Other drugs, such as amphetamines or cocaine, can cause the nerve cells to release abnormally large amounts of natural neurotransmitters or prevent the normal recycling of these brain chemicals, which is needed to shut off the signal between neurons. This disruption produces a greatly amplified message, ultimately disrupting communication channels. The difference in effect can be described as the difference between someone whispering into your ear and someone shouting into a microphone.”

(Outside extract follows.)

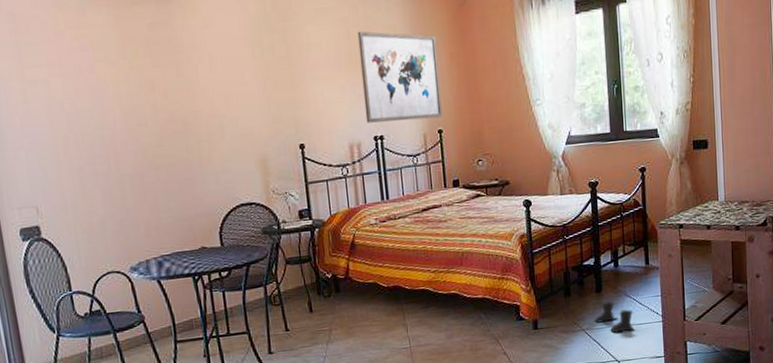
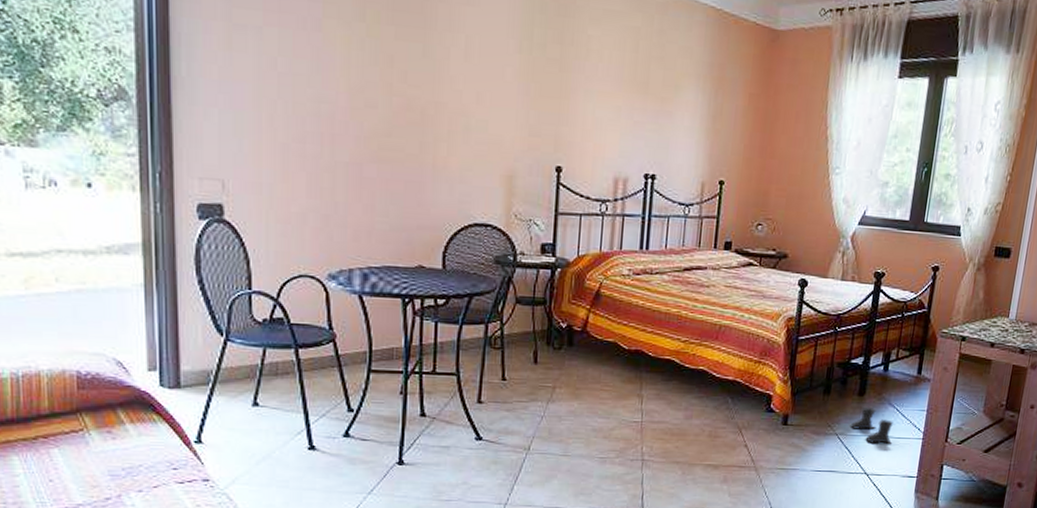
wall art: present [357,31,443,123] -> none [639,46,737,166]

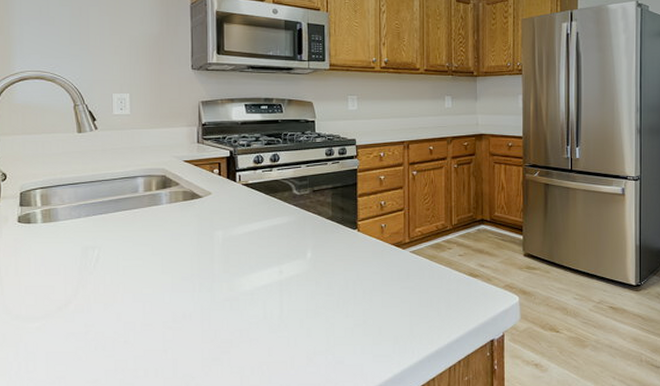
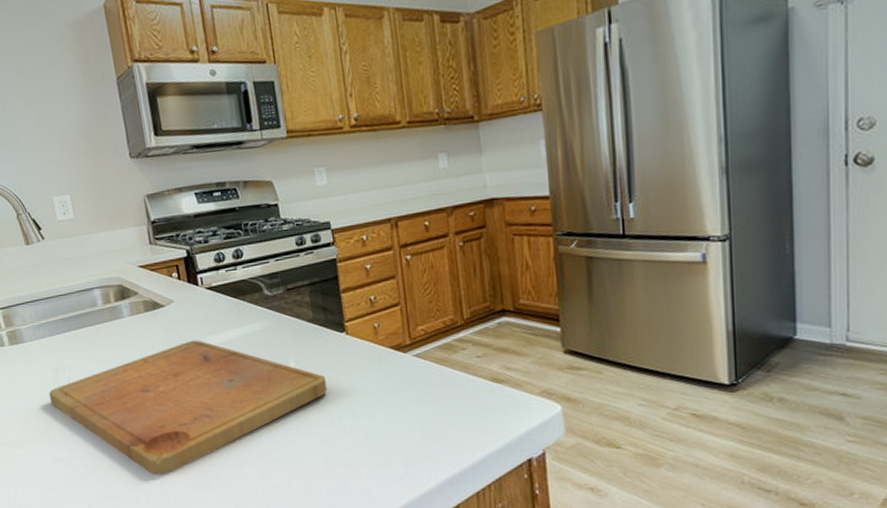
cutting board: none [74,228,337,350] -> present [48,340,328,475]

This is what causes the user to feel different — the signals coming and going from the brain have been altered from the way that they naturally function, leading people to have unfamiliar sensations. This can cause temporary euphoria. But it can also cause hallucinations, anxiety, paranoia, and uncontrolled behavior. It can also affect your muscles and how they function because the signals from your brain that control your movements can be altered. This can cause your respiratory (lungs) and cardiovascular (heart) systems to malfunction or fail.
Some abused substances, such as glue or butane, can cause immediate death. Cocaine, ecstasy, and methamphetamine can give even a healthy person a heart attack on the spot.
In addition to these mental, behavioral, and health-related effects, drugs also have social consequences. These can include lying to and losing the trust of friends and family; performing poorly in school; quitting academic, athletic, or social activities; losing self-control, making bad decisions like drugged or drunk driving; getting pregnant; becoming violent or placing yourself at risk to be a victim of violence; and abandoning old friendships in order to be around people who also use drugs.